■ Information provided
· · · ·

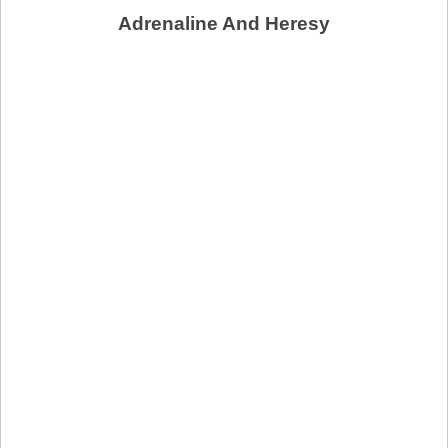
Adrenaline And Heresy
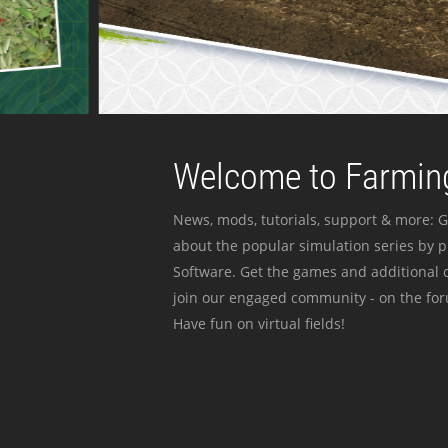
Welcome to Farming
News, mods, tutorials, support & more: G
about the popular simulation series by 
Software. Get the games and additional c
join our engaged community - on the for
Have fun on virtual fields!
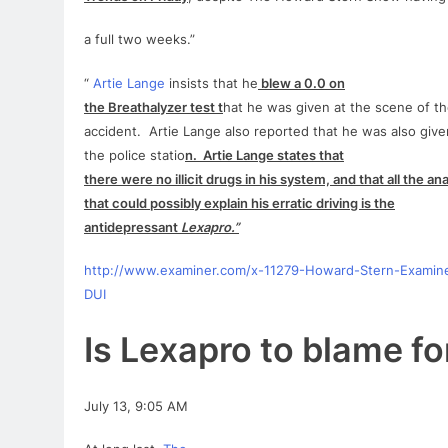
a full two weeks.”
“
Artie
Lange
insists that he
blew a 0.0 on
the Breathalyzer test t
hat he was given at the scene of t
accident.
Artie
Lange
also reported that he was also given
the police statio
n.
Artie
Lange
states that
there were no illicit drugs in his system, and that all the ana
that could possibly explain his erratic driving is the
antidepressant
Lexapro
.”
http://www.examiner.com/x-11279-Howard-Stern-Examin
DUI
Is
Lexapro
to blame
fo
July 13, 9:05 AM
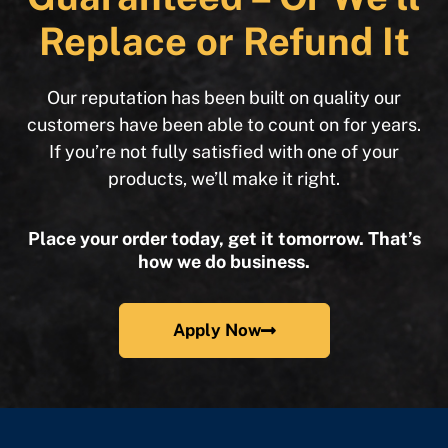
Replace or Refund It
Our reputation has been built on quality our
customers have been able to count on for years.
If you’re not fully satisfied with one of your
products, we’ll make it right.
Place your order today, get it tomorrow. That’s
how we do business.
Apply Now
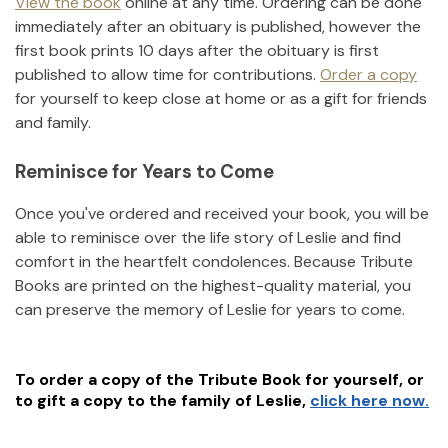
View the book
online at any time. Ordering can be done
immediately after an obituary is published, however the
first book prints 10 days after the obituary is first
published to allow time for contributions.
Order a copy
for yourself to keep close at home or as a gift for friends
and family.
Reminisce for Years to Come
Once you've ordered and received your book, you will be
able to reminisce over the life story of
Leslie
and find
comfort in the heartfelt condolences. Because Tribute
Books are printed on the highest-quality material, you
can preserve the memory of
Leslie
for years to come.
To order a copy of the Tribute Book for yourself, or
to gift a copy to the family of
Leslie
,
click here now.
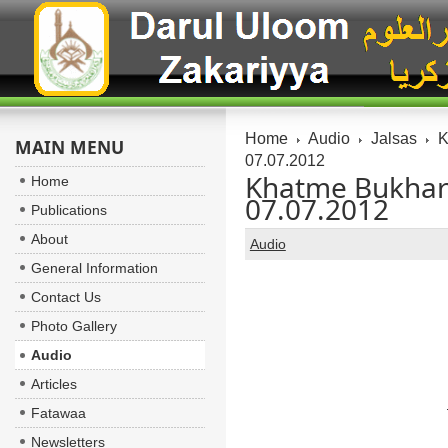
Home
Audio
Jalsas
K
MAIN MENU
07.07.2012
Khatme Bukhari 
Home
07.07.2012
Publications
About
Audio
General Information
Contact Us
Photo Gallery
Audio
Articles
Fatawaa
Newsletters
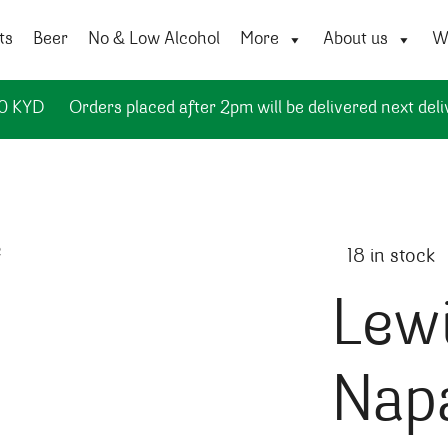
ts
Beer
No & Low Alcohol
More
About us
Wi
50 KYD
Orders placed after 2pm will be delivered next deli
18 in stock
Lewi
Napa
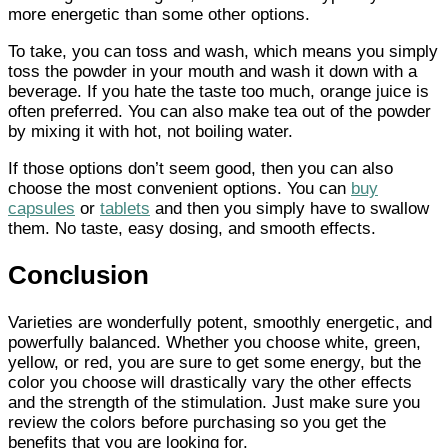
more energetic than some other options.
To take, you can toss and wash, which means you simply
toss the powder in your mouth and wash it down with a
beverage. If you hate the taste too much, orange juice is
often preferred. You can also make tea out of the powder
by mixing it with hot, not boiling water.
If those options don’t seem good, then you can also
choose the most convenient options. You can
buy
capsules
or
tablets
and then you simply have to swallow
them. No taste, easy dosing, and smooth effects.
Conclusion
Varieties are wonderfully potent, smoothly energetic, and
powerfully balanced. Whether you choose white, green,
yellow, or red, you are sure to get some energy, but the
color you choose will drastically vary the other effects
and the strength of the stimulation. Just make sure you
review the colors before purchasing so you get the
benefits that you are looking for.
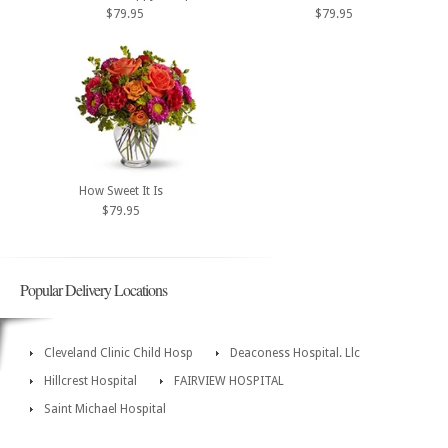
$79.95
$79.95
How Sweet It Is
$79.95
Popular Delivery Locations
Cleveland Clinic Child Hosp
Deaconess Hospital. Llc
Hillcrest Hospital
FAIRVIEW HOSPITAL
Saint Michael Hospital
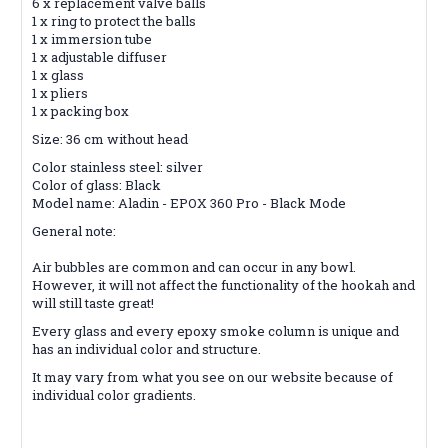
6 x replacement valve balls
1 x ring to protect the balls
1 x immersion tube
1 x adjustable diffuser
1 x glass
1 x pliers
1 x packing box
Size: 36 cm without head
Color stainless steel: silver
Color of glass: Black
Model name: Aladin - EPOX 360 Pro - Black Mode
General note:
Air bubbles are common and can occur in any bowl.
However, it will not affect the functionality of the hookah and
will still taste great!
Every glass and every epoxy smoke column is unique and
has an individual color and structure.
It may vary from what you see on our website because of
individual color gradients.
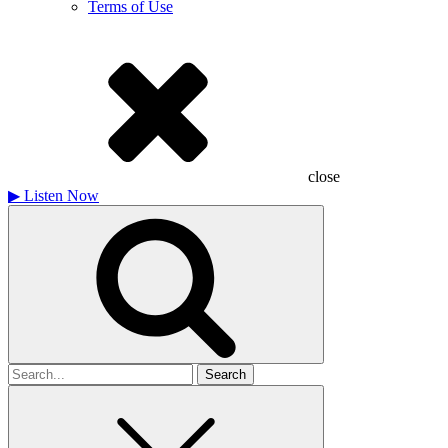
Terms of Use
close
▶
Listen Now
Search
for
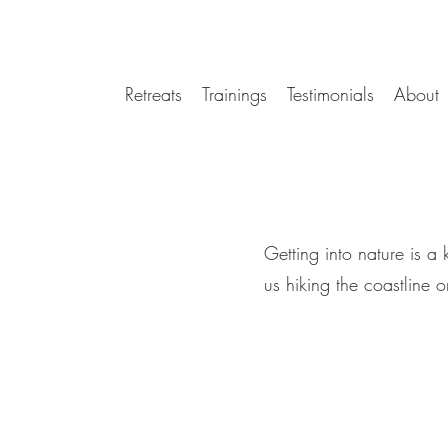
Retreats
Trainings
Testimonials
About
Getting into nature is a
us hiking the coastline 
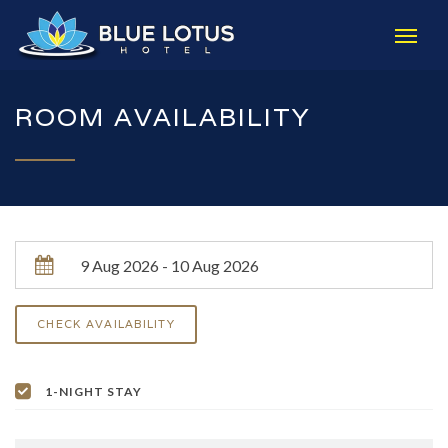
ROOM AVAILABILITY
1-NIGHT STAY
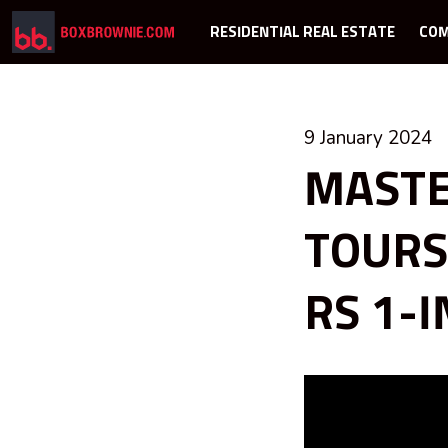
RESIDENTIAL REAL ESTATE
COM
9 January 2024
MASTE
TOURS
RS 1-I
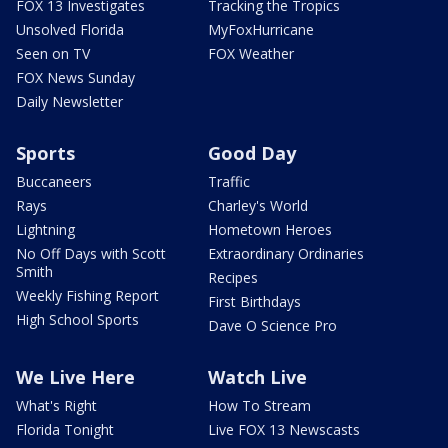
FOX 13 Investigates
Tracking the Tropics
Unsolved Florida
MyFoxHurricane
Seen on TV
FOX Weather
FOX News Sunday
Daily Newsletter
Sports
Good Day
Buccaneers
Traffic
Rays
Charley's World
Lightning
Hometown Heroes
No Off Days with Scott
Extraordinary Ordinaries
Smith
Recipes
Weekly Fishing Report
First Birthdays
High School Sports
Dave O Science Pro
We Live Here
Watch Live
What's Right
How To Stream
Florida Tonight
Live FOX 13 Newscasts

· · · ·

■ Instructions for the task
Your answer must be everything above from the line with "customers have been" down to the line with "Once you've ordered", word for word, and no pictures.

■ Solution for this exercise
customers have been able to count on for years.
If you’re not fully satisfied with one of your
products, we’ll make it right.
Place your order today, get it tomorrow. That’s
how we do business.
Apply Now
View the book
online at any time. Ordering can be done
immediately after an obituary is published, however the
first book prints 10 days after the obituary is first
published to allow time for contributions.
Order a copy
for yourself to keep close at home or as a gift for friends
and family.
Reminisce for Years to Come
Once you've ordered and received your book, you will be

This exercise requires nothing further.